SHORT PROBLEM →
Reproduce verbatim the lines of the entries below, starting at the line containing "family: Pittosporaceae" and ending at the last line of the entries, both included.
---
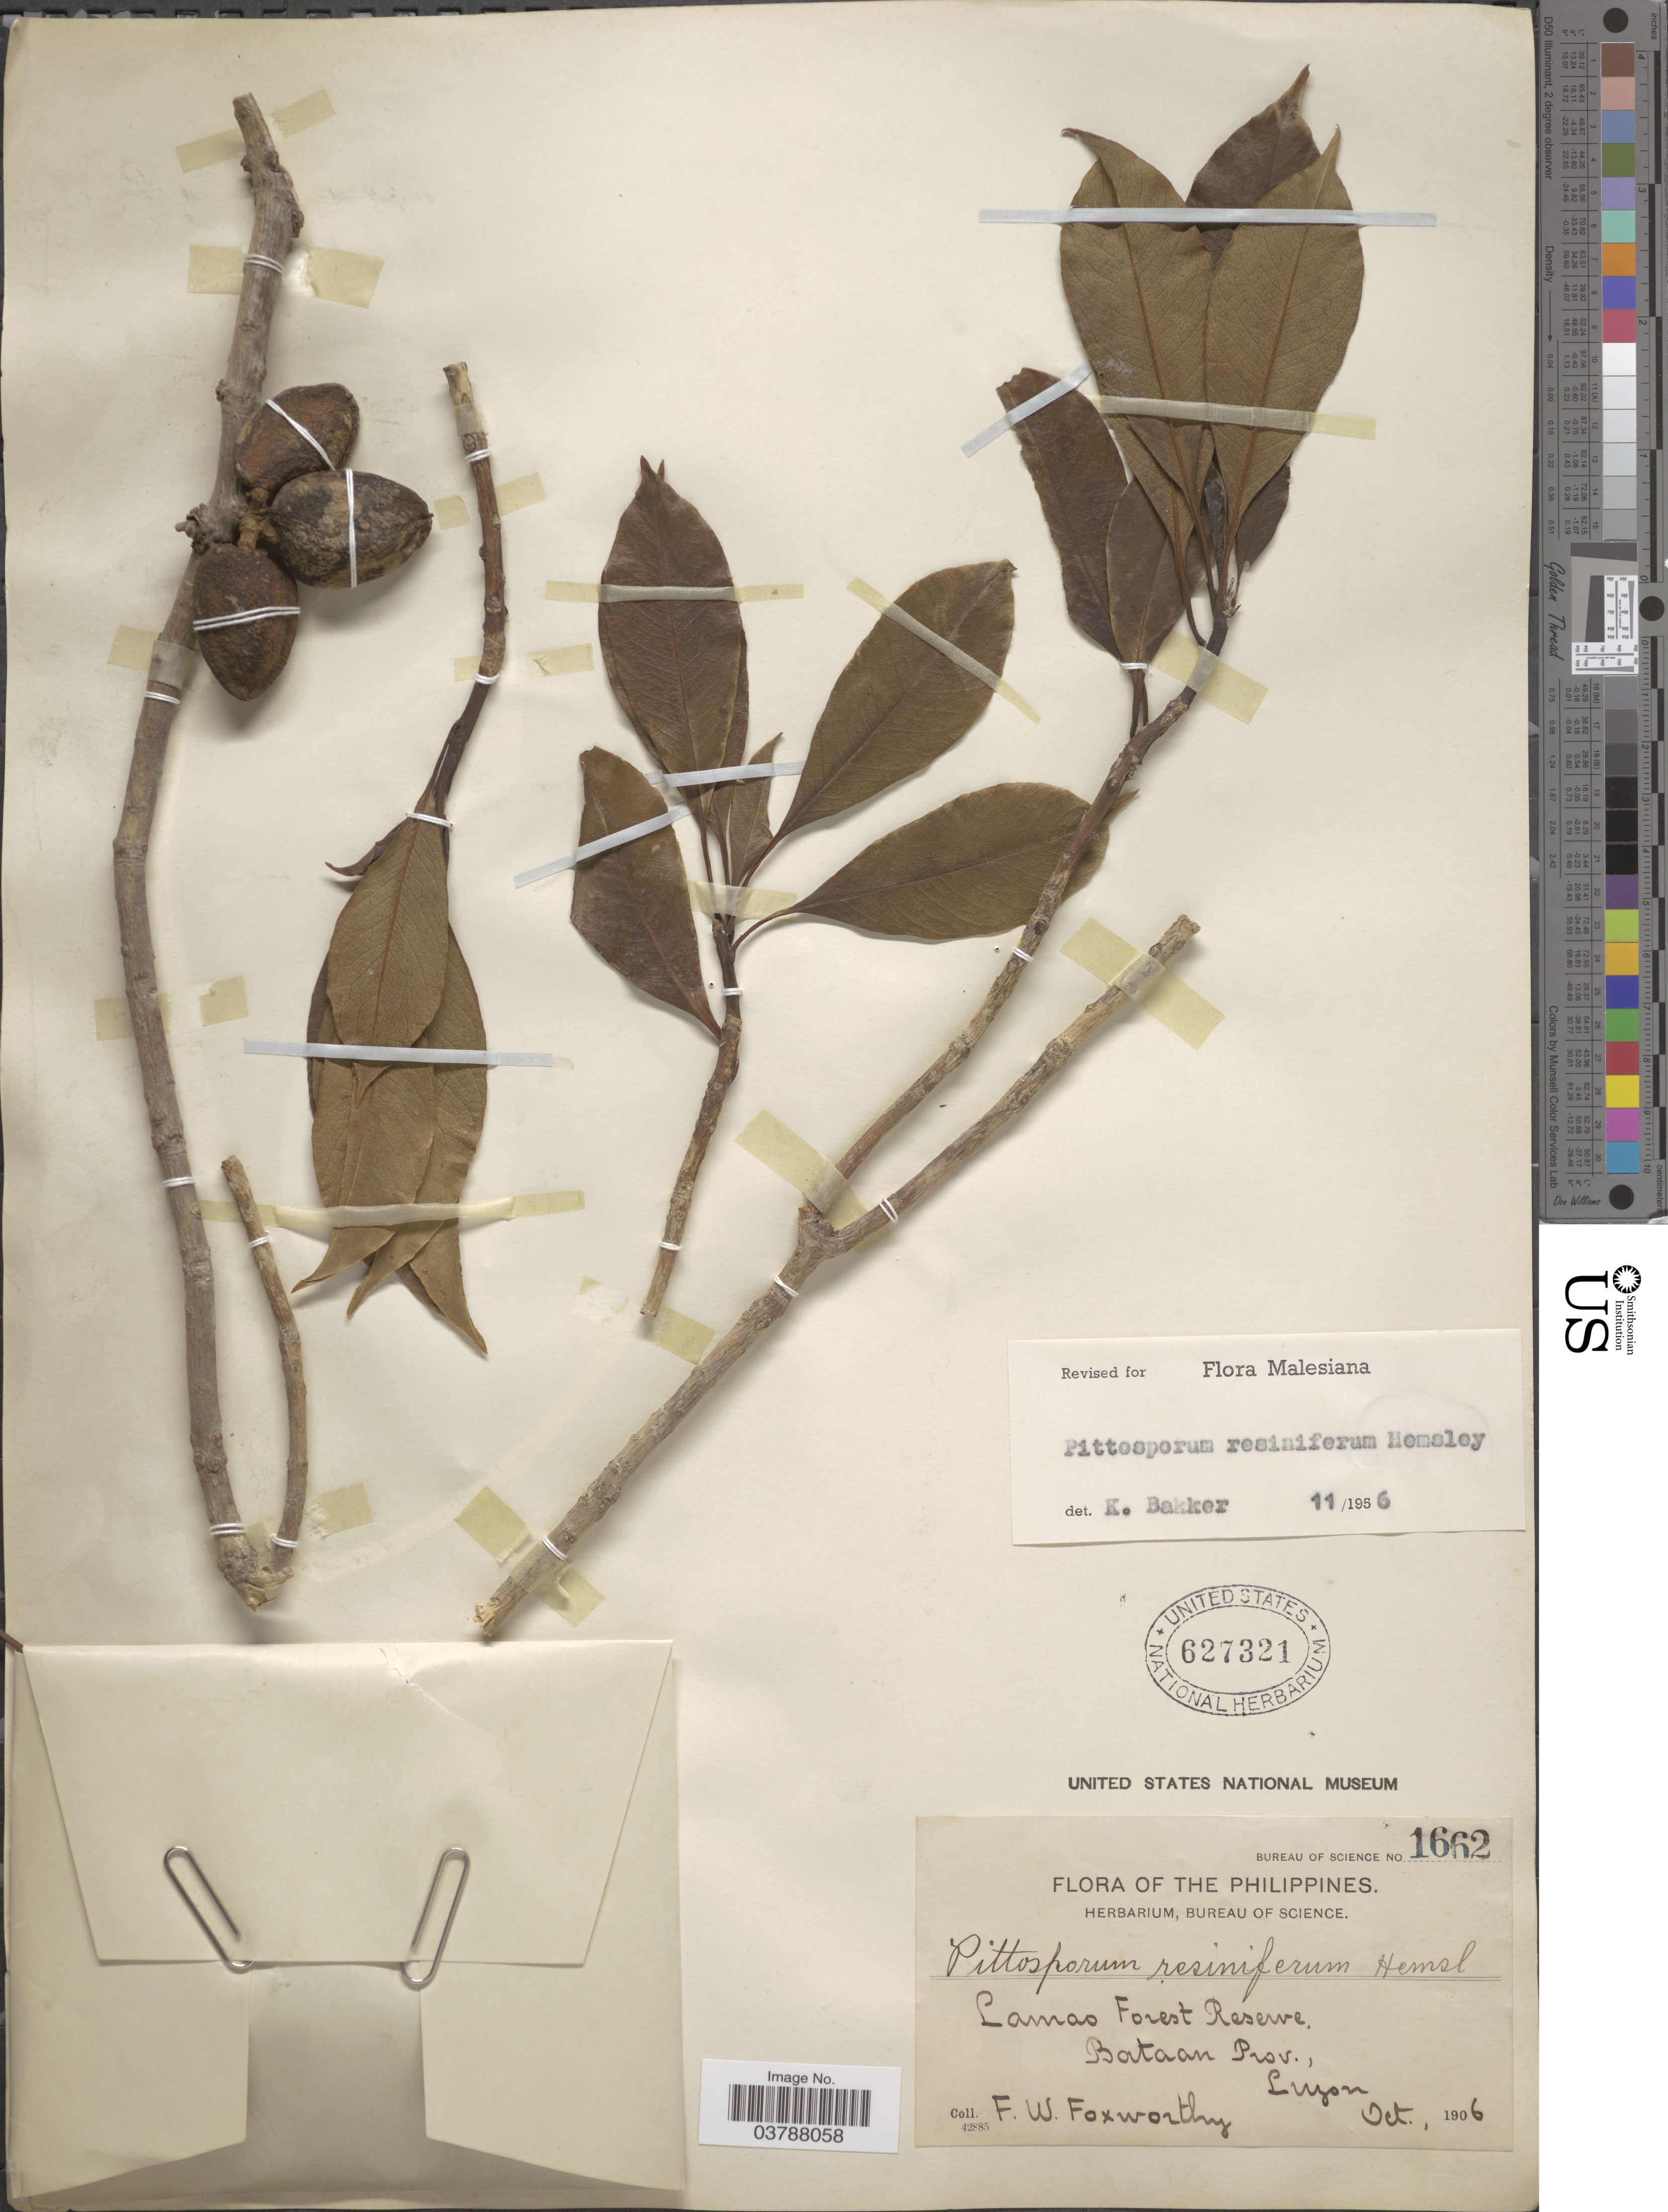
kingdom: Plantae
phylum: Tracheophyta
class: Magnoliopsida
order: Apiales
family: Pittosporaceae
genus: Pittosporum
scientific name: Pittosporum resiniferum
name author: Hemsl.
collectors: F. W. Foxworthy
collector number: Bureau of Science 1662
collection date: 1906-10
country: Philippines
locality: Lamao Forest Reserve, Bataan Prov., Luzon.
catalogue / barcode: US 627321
---
SOLUTION FOR THIS PROBLEM →
family: Pittosporaceae
genus: Pittosporum
scientific name: Pittosporum resiniferum
name author: Hemsl.
collectors: F. W. Foxworthy
collector number: Bureau of Science 1662
collection date: 1906-10
country: Philippines
locality: Lamao Forest Reserve, Bataan Prov., Luzon.
catalogue / barcode: US 627321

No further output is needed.